── DATA SHOWN
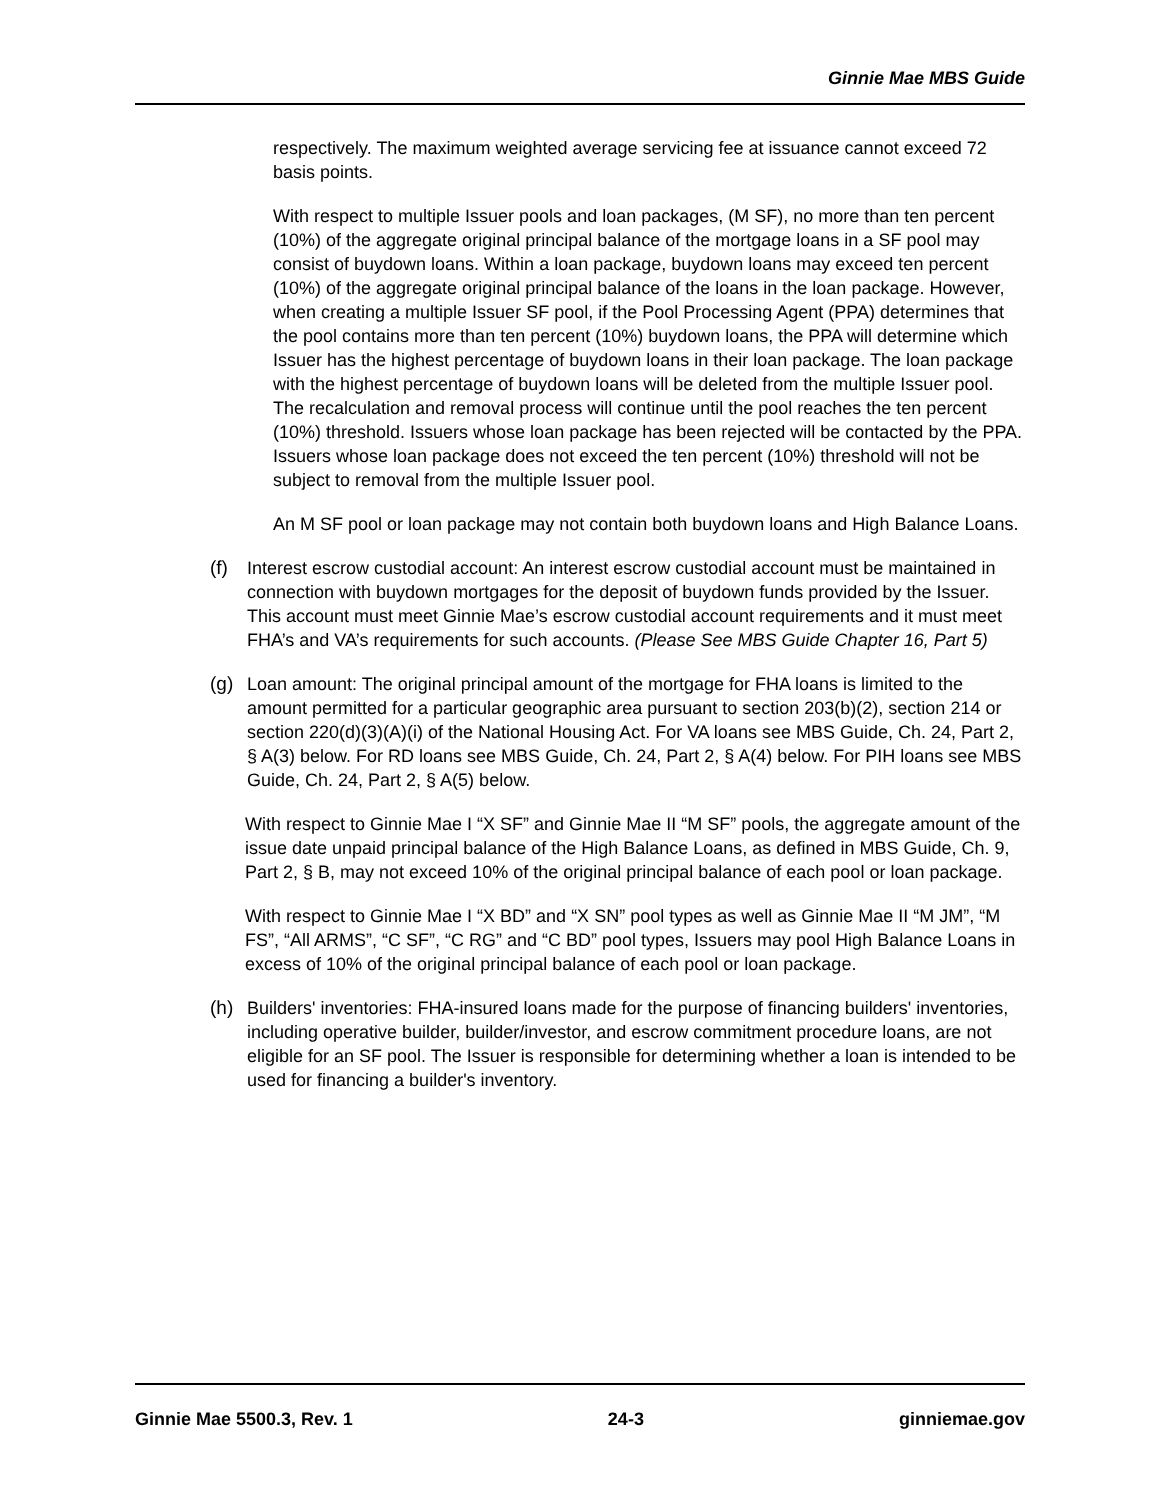Ginnie Mae MBS Guide
respectively. The maximum weighted average servicing fee at issuance cannot exceed 72 basis points.
With respect to multiple Issuer pools and loan packages, (M SF), no more than ten percent (10%) of the aggregate original principal balance of the mortgage loans in a SF pool may consist of buydown loans. Within a loan package, buydown loans may exceed ten percent (10%) of the aggregate original principal balance of the loans in the loan package. However, when creating a multiple Issuer SF pool, if the Pool Processing Agent (PPA) determines that the pool contains more than ten percent (10%) buydown loans, the PPA will determine which Issuer has the highest percentage of buydown loans in their loan package. The loan package with the highest percentage of buydown loans will be deleted from the multiple Issuer pool. The recalculation and removal process will continue until the pool reaches the ten percent (10%) threshold. Issuers whose loan package has been rejected will be contacted by the PPA. Issuers whose loan package does not exceed the ten percent (10%) threshold will not be subject to removal from the multiple Issuer pool.
An M SF pool or loan package may not contain both buydown loans and High Balance Loans.
(f) Interest escrow custodial account: An interest escrow custodial account must be maintained in connection with buydown mortgages for the deposit of buydown funds provided by the Issuer. This account must meet Ginnie Mae’s escrow custodial account requirements and it must meet FHA’s and VA’s requirements for such accounts. (Please See MBS Guide Chapter 16, Part 5)
(g) Loan amount: The original principal amount of the mortgage for FHA loans is limited to the amount permitted for a particular geographic area pursuant to section 203(b)(2), section 214 or section 220(d)(3)(A)(i) of the National Housing Act. For VA loans see MBS Guide, Ch. 24, Part 2, § A(3) below. For RD loans see MBS Guide, Ch. 24, Part 2, § A(4) below. For PIH loans see MBS Guide, Ch. 24, Part 2, § A(5) below.
With respect to Ginnie Mae I “X SF” and Ginnie Mae II “M SF” pools, the aggregate amount of the issue date unpaid principal balance of the High Balance Loans, as defined in MBS Guide, Ch. 9, Part 2, § B, may not exceed 10% of the original principal balance of each pool or loan package.
With respect to Ginnie Mae I “X BD” and “X SN” pool types as well as Ginnie Mae II “M JM”, “M FS”, “All ARMS”, “C SF”, “C RG” and “C BD” pool types, Issuers may pool High Balance Loans in excess of 10% of the original principal balance of each pool or loan package.
(h) Builders' inventories: FHA-insured loans made for the purpose of financing builders' inventories, including operative builder, builder/investor, and escrow commitment procedure loans, are not eligible for an SF pool. The Issuer is responsible for determining whether a loan is intended to be used for financing a builder's inventory.
Ginnie Mae 5500.3, Rev. 1 24-3 ginniemae.gov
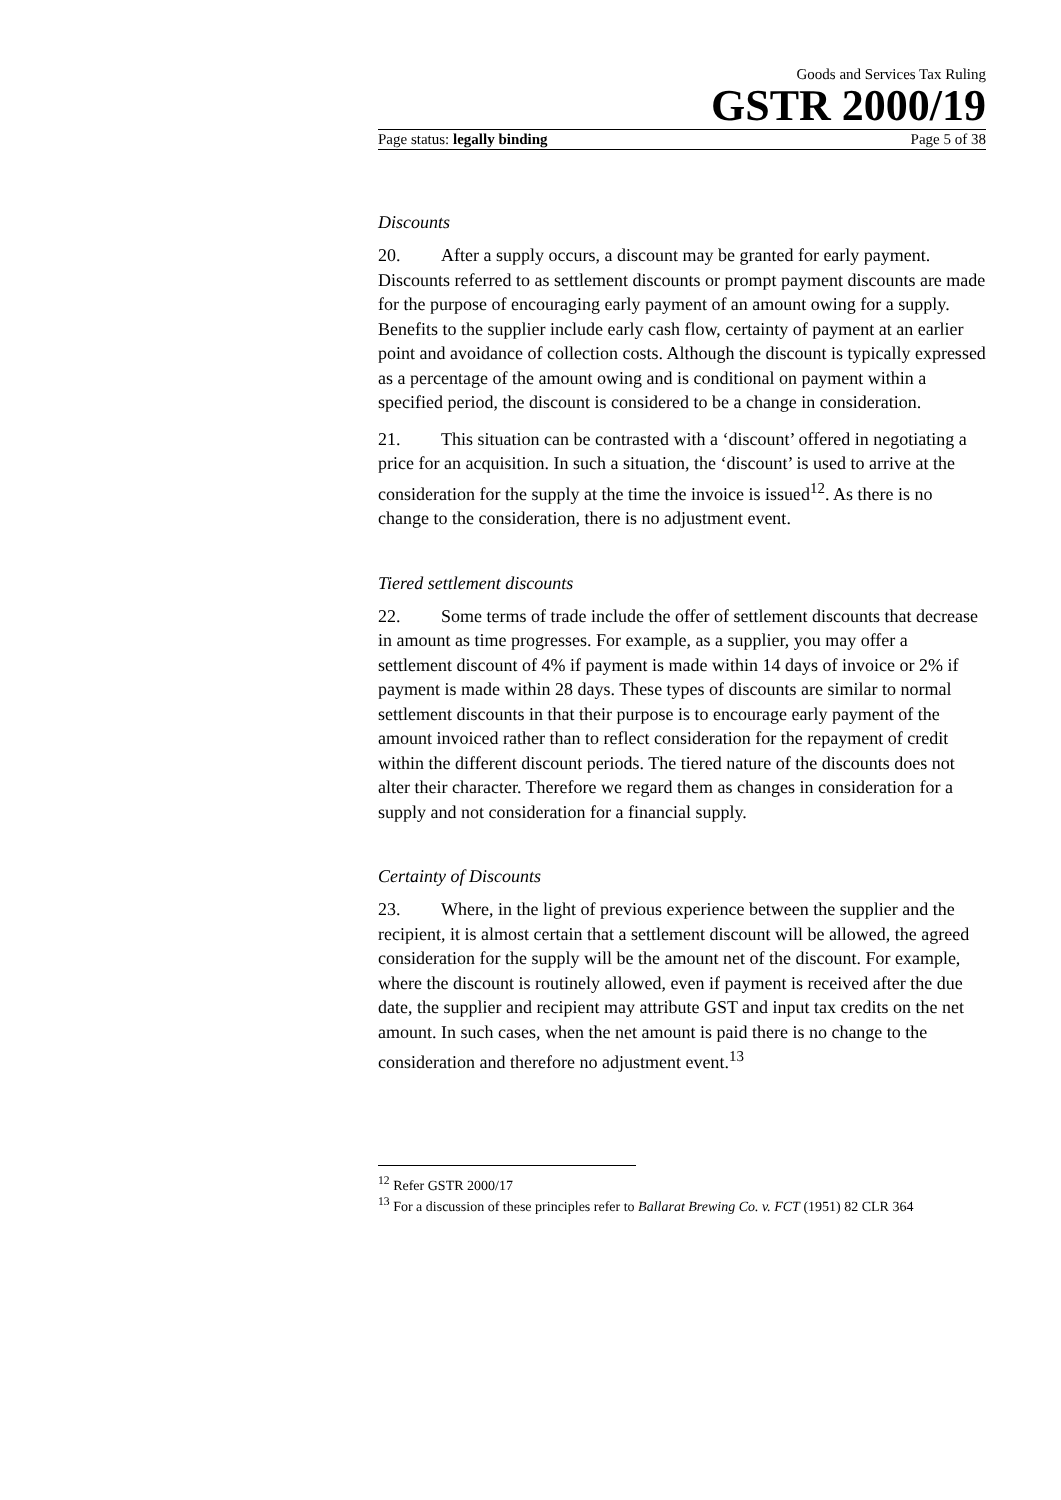Goods and Services Tax Ruling
GSTR 2000/19
Page status: legally binding Page 5 of 38
Discounts
20. After a supply occurs, a discount may be granted for early payment. Discounts referred to as settlement discounts or prompt payment discounts are made for the purpose of encouraging early payment of an amount owing for a supply. Benefits to the supplier include early cash flow, certainty of payment at an earlier point and avoidance of collection costs. Although the discount is typically expressed as a percentage of the amount owing and is conditional on payment within a specified period, the discount is considered to be a change in consideration.
21. This situation can be contrasted with a ‘discount’ offered in negotiating a price for an acquisition. In such a situation, the ‘discount’ is used to arrive at the consideration for the supply at the time the invoice is issued<sup>12</sup>. As there is no change to the consideration, there is no adjustment event.
Tiered settlement discounts
22. Some terms of trade include the offer of settlement discounts that decrease in amount as time progresses. For example, as a supplier, you may offer a settlement discount of 4% if payment is made within 14 days of invoice or 2% if payment is made within 28 days. These types of discounts are similar to normal settlement discounts in that their purpose is to encourage early payment of the amount invoiced rather than to reflect consideration for the repayment of credit within the different discount periods. The tiered nature of the discounts does not alter their character. Therefore we regard them as changes in consideration for a supply and not consideration for a financial supply.
Certainty of Discounts
23. Where, in the light of previous experience between the supplier and the recipient, it is almost certain that a settlement discount will be allowed, the agreed consideration for the supply will be the amount net of the discount. For example, where the discount is routinely allowed, even if payment is received after the due date, the supplier and recipient may attribute GST and input tax credits on the net amount. In such cases, when the net amount is paid there is no change to the consideration and therefore no adjustment event.<sup>13</sup>
<sup>12</sup> Refer GSTR 2000/17
<sup>13</sup> For a discussion of these principles refer to Ballarat Brewing Co. v. FCT (1951) 82 CLR 364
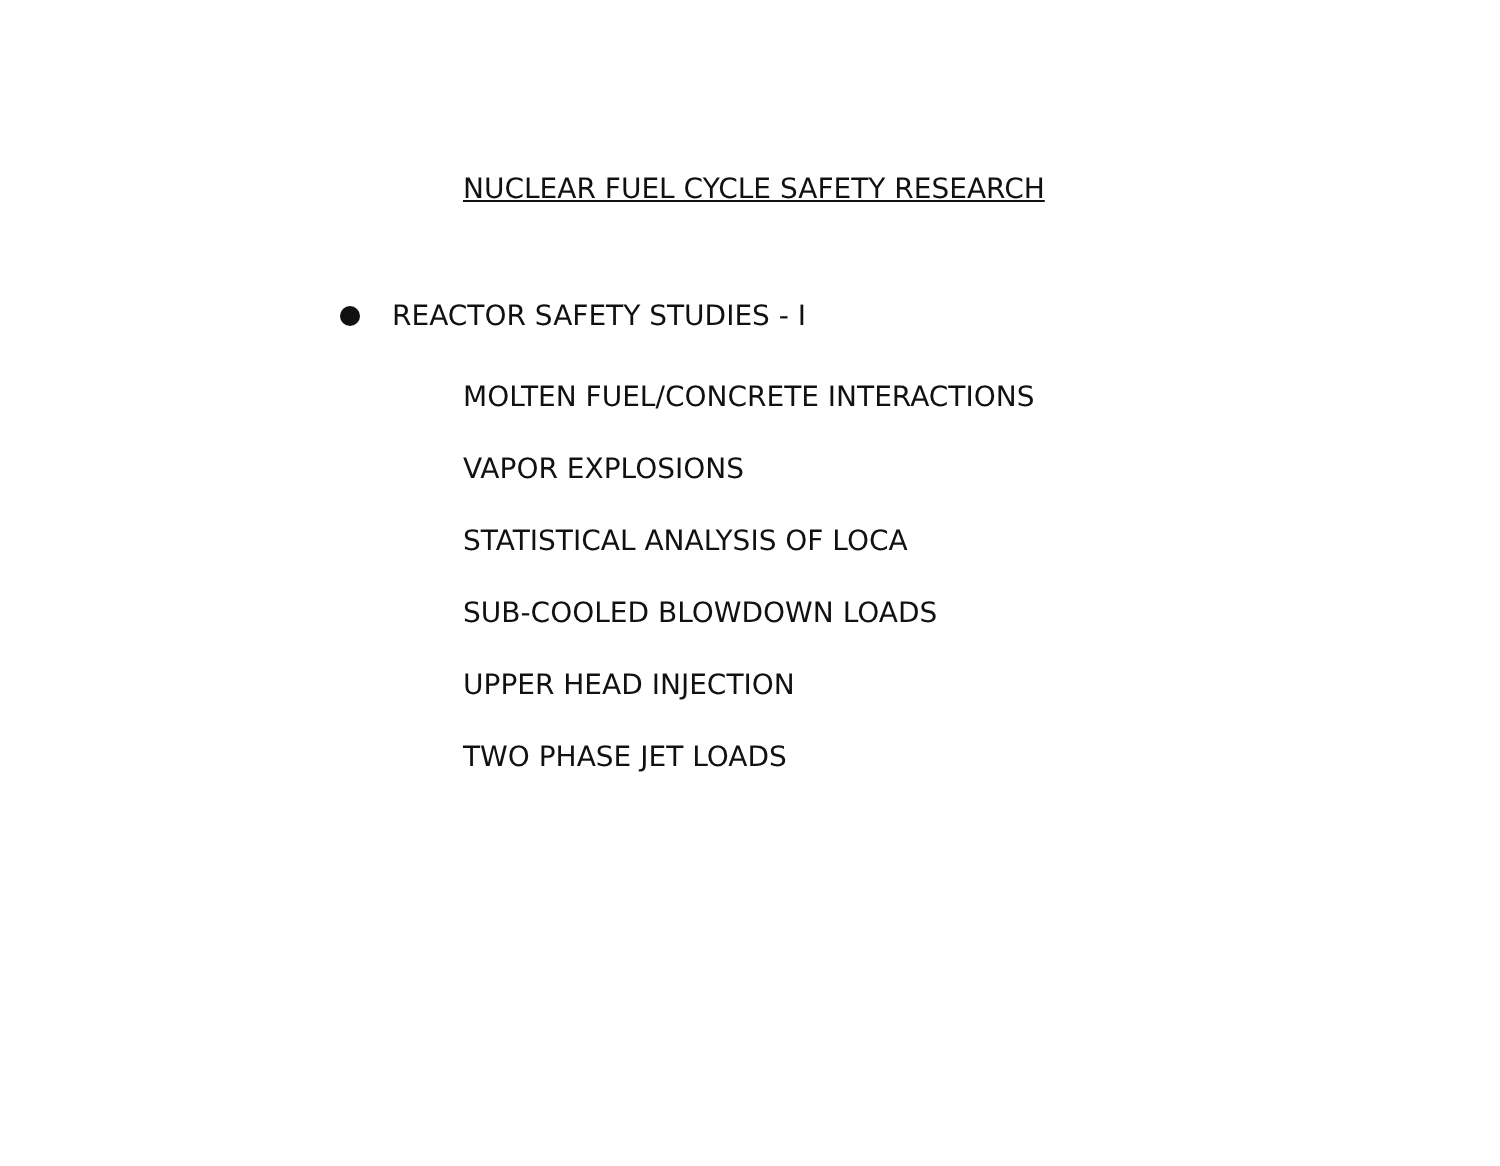NUCLEAR FUEL CYCLE SAFETY RESEARCH
REACTOR SAFETY STUDIES - I
MOLTEN FUEL/CONCRETE INTERACTIONS
VAPOR EXPLOSIONS
STATISTICAL ANALYSIS OF LOCA
SUB-COOLED BLOWDOWN LOADS
UPPER HEAD INJECTION
TWO PHASE JET LOADS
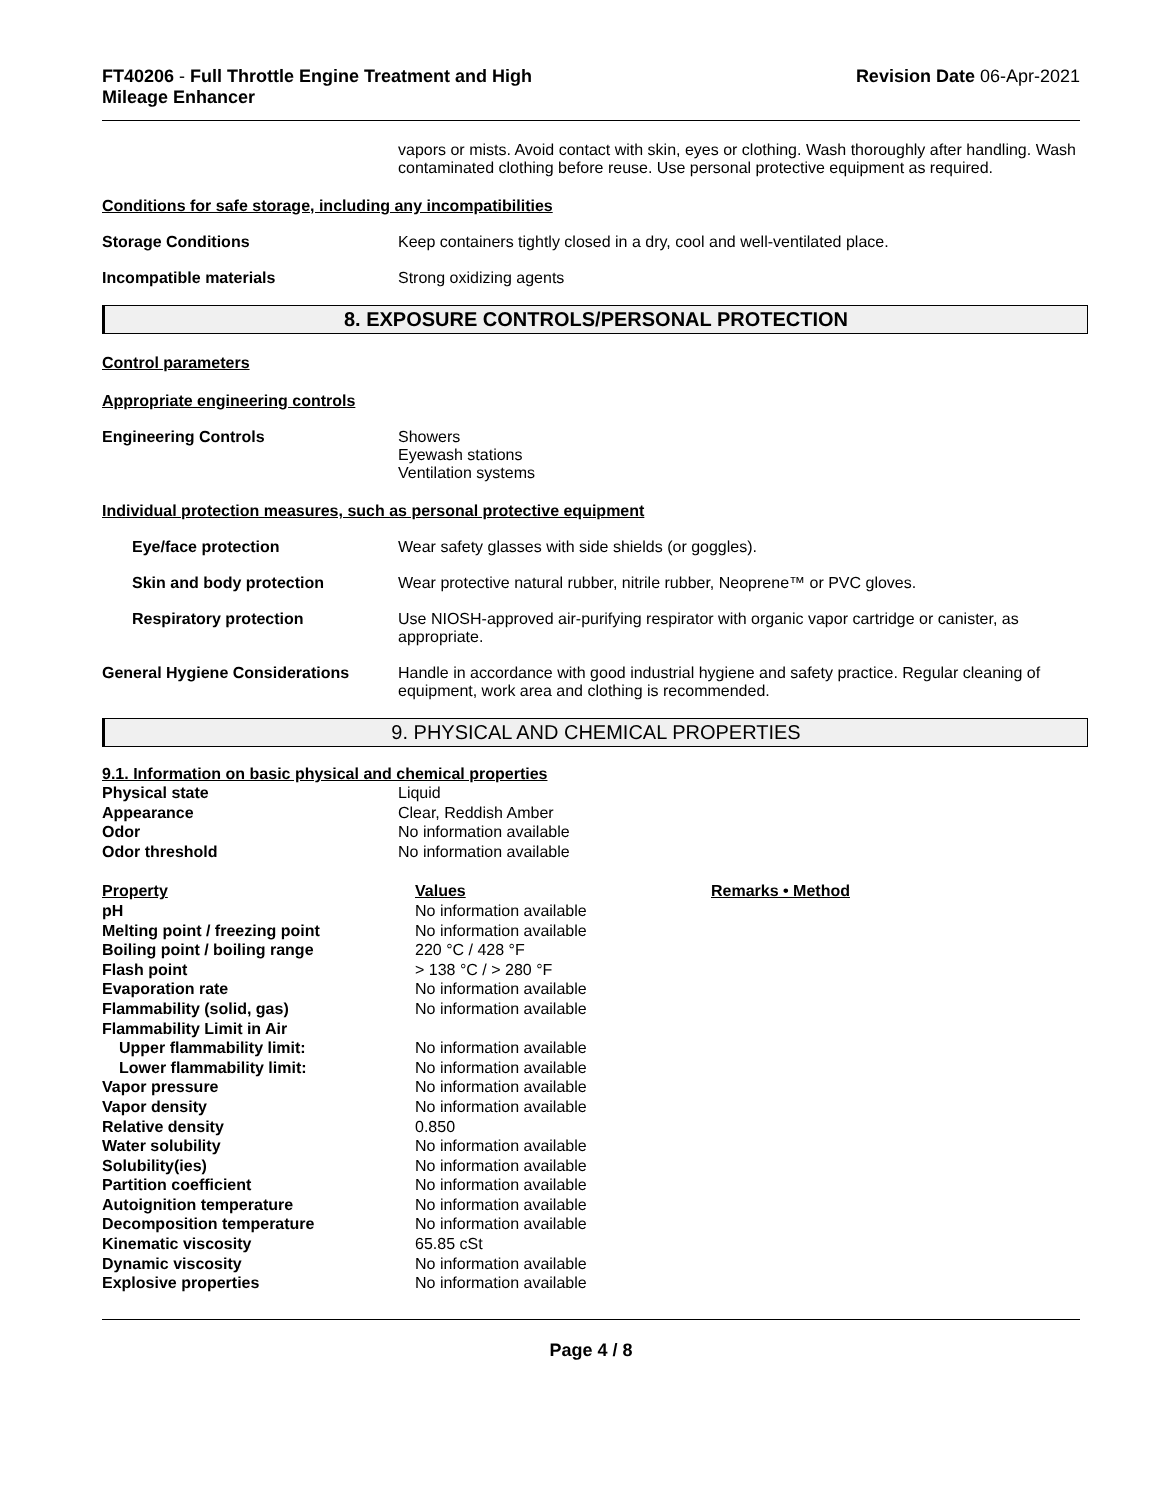FT40206 - Full Throttle Engine Treatment and High
Mileage Enhancer
Revision Date 06-Apr-2021
vapors or mists. Avoid contact with skin, eyes or clothing. Wash thoroughly after handling. Wash contaminated clothing before reuse. Use personal protective equipment as required.
Conditions for safe storage, including any incompatibilities
Storage Conditions Keep containers tightly closed in a dry, cool and well-ventilated place.
Incompatible materials Strong oxidizing agents
8. EXPOSURE CONTROLS/PERSONAL PROTECTION
Control parameters
Appropriate engineering controls
Engineering Controls Showers
Eyewash stations
Ventilation systems
Individual protection measures, such as personal protective equipment
Eye/face protection Wear safety glasses with side shields (or goggles).
Skin and body protection Wear protective natural rubber, nitrile rubber, Neoprene™ or PVC gloves.
Respiratory protection Use NIOSH-approved air-purifying respirator with organic vapor cartridge or canister, as appropriate.
General Hygiene Considerations Handle in accordance with good industrial hygiene and safety practice. Regular cleaning of equipment, work area and clothing is recommended.
9. PHYSICAL AND CHEMICAL PROPERTIES
9.1. Information on basic physical and chemical properties
| Physical state | Liquid |
| Appearance | Clear, Reddish Amber |
| Odor | No information available |
| Odor threshold | No information available |
| Property | Values | Remarks • Method |
| --- | --- | --- |
| pH | No information available | |
| Melting point / freezing point | No information available | |
| Boiling point / boiling range | 220 °C / 428 °F | |
| Flash point | > 138 °C / > 280 °F | |
| Evaporation rate | No information available | |
| Flammability (solid, gas) | No information available | |
| Flammability Limit in Air | | |
| Upper flammability limit: | No information available | |
| Lower flammability limit: | No information available | |
| Vapor pressure | No information available | |
| Vapor density | No information available | |
| Relative density | 0.850 | |
| Water solubility | No information available | |
| Solubility(ies) | No information available | |
| Partition coefficient | No information available | |
| Autoignition temperature | No information available | |
| Decomposition temperature | No information available | |
| Kinematic viscosity | 65.85 cSt | |
| Dynamic viscosity | No information available | |
| Explosive properties | No information available | |
Page 4 / 8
────
TASK ITEM >>
Above are the records; repeat their lines from the first through the line containing "respectively. The maximum", and leave out each picture.

SOLVED EXERCISE >>
Ginnie Mae MBS Guide
respectively. The maximum weighted average servicing fee at issuance cannot exceed 72 basis points.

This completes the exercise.